The 2024 Paris Olympics have concluded, and now a new set of athletes are preparing to descend on the City of Light for the Paralympics, the Olympic companion competition for athletes with physical disabilities.
The Games, which were founded by the late German-Jewish doctor Ludwig Guttman, will feature over 4,000 athletes competing in 22 sports from Aug. 28 through Sept. 8. (Each event has a classification code based on the extent of the athlete’s “impairment.”)
At the Olympics, Jewish athletes enjoyed notable success, with at least 21 athletes from the United States, Australia, and Israel winning 18 total medals, including an all-time record seven for Israel.
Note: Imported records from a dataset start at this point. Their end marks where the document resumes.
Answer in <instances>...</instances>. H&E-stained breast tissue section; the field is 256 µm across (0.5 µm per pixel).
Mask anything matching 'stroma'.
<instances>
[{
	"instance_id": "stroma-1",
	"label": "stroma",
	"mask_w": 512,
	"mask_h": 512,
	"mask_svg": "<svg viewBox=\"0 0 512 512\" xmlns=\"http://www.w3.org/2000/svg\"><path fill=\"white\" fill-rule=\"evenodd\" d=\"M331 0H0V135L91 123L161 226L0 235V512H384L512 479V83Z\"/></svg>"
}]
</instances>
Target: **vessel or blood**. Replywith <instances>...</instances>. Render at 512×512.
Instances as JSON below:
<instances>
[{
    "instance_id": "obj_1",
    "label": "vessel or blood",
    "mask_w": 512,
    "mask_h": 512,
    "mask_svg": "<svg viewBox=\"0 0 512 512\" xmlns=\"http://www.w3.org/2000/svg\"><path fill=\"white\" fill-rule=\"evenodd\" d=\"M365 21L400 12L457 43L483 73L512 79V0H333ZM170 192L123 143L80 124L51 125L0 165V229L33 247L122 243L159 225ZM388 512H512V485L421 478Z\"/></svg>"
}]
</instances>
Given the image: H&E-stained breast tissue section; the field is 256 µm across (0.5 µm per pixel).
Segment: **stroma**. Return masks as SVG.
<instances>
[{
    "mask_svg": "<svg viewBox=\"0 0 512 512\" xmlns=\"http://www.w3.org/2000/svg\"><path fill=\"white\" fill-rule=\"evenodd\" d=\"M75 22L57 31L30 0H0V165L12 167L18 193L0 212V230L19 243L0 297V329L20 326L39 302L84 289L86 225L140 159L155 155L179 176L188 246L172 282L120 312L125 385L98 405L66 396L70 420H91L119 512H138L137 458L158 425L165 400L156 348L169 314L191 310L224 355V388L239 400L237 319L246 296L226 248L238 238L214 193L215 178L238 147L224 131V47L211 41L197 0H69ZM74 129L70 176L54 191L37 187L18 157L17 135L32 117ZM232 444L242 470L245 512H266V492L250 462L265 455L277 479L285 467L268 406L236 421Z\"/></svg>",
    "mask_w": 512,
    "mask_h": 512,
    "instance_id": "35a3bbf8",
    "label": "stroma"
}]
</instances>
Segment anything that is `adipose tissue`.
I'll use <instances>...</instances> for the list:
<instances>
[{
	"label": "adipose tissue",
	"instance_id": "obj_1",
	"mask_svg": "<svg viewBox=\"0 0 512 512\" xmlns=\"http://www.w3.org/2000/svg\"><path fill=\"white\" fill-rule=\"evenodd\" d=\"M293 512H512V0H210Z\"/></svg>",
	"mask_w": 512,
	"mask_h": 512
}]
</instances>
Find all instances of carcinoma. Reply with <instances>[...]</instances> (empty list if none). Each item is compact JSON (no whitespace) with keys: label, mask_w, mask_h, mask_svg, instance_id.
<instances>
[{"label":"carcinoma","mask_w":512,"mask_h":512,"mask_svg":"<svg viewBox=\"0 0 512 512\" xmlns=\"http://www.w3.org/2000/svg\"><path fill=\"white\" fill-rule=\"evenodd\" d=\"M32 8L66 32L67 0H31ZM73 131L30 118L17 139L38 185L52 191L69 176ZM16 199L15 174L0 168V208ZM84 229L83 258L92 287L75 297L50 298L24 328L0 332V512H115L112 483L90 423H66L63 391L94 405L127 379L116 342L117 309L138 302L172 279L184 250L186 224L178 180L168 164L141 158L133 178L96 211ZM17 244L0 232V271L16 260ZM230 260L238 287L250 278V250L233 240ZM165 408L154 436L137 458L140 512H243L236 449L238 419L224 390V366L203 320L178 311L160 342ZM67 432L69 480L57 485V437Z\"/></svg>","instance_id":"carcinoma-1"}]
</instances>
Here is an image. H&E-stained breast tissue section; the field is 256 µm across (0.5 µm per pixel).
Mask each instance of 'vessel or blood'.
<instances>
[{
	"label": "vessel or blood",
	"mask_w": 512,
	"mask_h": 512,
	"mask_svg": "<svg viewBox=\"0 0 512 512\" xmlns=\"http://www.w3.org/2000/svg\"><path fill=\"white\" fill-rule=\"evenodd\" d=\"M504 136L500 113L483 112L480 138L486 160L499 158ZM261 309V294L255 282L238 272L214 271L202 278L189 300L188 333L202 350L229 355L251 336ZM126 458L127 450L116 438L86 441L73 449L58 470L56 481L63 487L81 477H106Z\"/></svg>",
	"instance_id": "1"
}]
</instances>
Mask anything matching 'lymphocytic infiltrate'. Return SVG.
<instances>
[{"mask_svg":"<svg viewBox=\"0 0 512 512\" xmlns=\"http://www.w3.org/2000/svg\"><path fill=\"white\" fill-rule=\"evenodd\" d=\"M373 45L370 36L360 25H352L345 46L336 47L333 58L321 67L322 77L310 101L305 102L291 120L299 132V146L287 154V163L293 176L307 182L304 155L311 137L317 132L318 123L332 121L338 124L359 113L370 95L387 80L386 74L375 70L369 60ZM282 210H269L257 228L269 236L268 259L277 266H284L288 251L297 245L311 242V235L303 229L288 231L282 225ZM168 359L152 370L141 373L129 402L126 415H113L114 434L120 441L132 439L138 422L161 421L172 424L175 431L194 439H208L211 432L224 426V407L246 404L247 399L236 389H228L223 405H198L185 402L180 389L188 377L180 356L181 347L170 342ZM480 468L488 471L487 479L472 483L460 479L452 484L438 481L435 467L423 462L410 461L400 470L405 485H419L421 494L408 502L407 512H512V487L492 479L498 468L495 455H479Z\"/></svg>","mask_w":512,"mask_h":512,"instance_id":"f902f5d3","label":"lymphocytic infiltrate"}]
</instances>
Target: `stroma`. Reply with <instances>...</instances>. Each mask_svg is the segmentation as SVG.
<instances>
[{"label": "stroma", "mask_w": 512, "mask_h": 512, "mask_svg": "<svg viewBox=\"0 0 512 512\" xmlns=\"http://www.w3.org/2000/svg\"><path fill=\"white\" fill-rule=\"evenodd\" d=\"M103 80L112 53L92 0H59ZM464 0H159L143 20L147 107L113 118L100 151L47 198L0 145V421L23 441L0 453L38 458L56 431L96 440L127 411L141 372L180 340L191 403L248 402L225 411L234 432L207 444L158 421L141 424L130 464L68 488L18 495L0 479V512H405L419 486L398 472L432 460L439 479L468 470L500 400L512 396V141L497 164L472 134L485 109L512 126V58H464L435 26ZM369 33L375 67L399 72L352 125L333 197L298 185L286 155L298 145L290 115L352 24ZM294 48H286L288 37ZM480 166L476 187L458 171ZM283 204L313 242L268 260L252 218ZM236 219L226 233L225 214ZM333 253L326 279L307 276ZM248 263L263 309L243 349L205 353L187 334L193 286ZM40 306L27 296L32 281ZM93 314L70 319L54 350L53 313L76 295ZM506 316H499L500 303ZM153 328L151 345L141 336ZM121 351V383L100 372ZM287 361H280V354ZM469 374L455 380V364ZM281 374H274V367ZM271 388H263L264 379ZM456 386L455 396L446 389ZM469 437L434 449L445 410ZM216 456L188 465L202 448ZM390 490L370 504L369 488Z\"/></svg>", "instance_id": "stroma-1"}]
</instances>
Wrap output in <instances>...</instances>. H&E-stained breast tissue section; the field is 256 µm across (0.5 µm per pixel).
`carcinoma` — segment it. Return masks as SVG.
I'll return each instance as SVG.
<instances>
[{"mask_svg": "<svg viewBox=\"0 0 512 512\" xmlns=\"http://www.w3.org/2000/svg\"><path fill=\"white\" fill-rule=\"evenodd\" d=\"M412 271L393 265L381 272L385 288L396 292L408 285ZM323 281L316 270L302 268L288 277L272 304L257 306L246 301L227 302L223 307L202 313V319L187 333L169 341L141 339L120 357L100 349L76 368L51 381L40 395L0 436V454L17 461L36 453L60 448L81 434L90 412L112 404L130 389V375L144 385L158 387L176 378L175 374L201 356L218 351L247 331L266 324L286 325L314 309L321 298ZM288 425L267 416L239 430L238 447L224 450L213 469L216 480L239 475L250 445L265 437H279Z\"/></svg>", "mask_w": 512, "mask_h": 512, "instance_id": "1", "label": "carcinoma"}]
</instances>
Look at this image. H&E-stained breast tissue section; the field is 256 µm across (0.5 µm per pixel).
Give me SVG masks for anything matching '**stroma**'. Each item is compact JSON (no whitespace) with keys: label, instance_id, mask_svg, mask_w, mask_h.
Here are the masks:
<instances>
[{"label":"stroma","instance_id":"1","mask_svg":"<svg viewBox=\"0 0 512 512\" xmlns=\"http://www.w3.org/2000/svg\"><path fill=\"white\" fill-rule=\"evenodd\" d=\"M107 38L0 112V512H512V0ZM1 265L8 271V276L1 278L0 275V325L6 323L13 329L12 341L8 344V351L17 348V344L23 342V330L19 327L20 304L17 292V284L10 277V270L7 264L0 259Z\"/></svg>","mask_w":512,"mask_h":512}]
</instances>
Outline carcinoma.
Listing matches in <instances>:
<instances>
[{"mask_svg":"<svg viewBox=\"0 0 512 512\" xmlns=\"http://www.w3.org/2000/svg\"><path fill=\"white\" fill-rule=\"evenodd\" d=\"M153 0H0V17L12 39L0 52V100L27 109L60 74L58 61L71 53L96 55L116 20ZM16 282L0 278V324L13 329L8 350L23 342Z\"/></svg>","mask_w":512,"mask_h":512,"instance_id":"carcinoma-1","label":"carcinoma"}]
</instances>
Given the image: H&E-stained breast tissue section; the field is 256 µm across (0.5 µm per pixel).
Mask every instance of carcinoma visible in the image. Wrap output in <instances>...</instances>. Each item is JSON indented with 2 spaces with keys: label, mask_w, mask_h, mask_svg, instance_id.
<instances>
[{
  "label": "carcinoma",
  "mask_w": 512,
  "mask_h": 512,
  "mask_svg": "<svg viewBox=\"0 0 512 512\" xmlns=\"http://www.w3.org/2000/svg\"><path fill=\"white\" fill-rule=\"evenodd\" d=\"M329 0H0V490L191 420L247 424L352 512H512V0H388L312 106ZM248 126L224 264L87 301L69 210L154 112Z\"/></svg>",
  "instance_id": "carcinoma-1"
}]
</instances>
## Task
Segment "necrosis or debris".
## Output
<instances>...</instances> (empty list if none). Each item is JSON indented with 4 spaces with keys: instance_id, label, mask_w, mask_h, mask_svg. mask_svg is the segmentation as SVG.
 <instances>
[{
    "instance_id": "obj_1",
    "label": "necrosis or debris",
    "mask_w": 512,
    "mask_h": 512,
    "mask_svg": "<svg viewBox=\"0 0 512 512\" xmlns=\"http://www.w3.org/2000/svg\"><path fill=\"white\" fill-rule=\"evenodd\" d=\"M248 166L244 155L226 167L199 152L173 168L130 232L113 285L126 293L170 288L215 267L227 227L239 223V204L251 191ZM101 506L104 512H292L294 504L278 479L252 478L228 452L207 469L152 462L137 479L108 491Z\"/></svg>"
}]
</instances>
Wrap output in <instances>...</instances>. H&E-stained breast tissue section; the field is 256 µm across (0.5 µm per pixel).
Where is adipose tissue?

In the Paralympics, Jewish athletes will hail from the U.S., Brazil, Canada, and Israel, in sports ranging from table tennis and swimming to goalball — a sport designed for people with vision impairment — and rowing.
Israel is sending a delegation of 28 athletes — 14 men and 14 women — to the Paralympics, including an Oct. 7 survivor and a number of returning medalists. The cohort also includes a Druze athlete and three Muslim athletes, the Israel Paralympic Committee told the Jewish Telegraphic Agency.
Israel won nine medals — including six golds — at the most recent Paralympic Games in Tokyo, and has 384 total medals in the Games dating back to the inaugural Summer Paralympics in 1960. Tel Aviv hosted the tournament in 1968.
Paris 2024 organizers had arranged 24/7 security for Israel’s Olympic delegation, which had faced death threats and antisemitic chants from fans — and French Interior Minister Gerald Darmanin said Israel’s Paralympic delegation would also receive round-the-clock protection.
“Concerning the security of the Israeli delegation in Paris, the role of the Organising Committee is to provide athletes from all over the world, including Israel, with the best possible safety conditions, and as such we are in regular contact with the delegation,” a spokesperson for Paris 2024 told JTA.
Here are some of the Jewish and Israeli Paralympians to watch in Paris.
Is there a Jewish or Israeli Paralympian we should keep an eye on? Shoot us a message at sports@jta.org!
Adam Berdichevsky, Oct 7. survivor and Israeli wheelchair tennis player
Israeli Adam Berdichevsky is returning for his third Paralympics, less than a year after his community was attacked by Hamas on Oct. 7. Berdichevsky, 41, hails from Kibbutz Nir Yitzhak near the Gaza border, which lost seven people on Oct. 7, with five hostages taken alive by Hamas. Berdichevsky and his wife and three children hid in their home for 14 hours before being rescued and evacuated to Eilat.
Now Berdichevsky is one of Israel’s flag bearers for the Paralympics, along with goalball player Lihi Ben David.
“This year has been, and still is, unbearable,” Berdichevsky said in a statement. Describing what motivated him to compete in the Paralympics despite the challenges he faced this year, he cited “the strong desire to represent the country during these times, and the support from my family.”
Peter Berry, U.S. wheelchair basketball national champion
When he was nine years old, Peter Berry, 22, and his family were involved in a car crash that killed his parents and left him and his younger brother Aaron paralyzed from the waist down. The Berry brothers, who attended Jewish day school as kids in Houston, soon discovered wheelchair basketball. They’d go on to help the University of Alabama win the National Intercollegiate Wheelchair Basketball Tournament in 2023.
Peter is a member of the U.S. national team that won gold at the 2023 Parapan American Games. He is an alternate for the U.S. at the 2024 Paralympics. The Berry brothers were featured on JTA’s 2023 list of Jewish student-athletes to watch.
Ami Dadon, two-time Israeli Paralympic gold medalist swimmer
Israeli swimmer Ami Dadon won three medals at the Tokyo Paralympics: Gold in the 200-meter freestyle S4 (an event in which he set the world record), gold in the 50-meter freestyle S4, and silver in the 150-meter individual medley. Dadon, 23, also won seven gold medals at World Championships in 2022 and 2023, and nine golds at European Championships between 2018 and 2024. Dadon won an Israeli Paralympic sportsman of the year award in 2023.
Ezra Frech, U.S. track star with a world record in high jump
No matter how he places in Paris, 2024 has already been a banner year for Ezra Frech, the 19-year-old track and field star who broke his own world record in the high jump T63 at the U.S. Paralympics trials on July 20. He will compete in the long jump T63 in Paris.
Frech, who was born missing his left knee and shinbone, and with only one finger on his left hand, is the son of a Persian-Jewish mother. He won gold medals in the high jump T63 at the 2023 World Championships and the 2019 World Junior Championships.
“I want my legacy to be the greatest Paralympian of all time and to be known as someone who changed the way the Paralympics are viewed forever,” Frech told NBC earlier this year.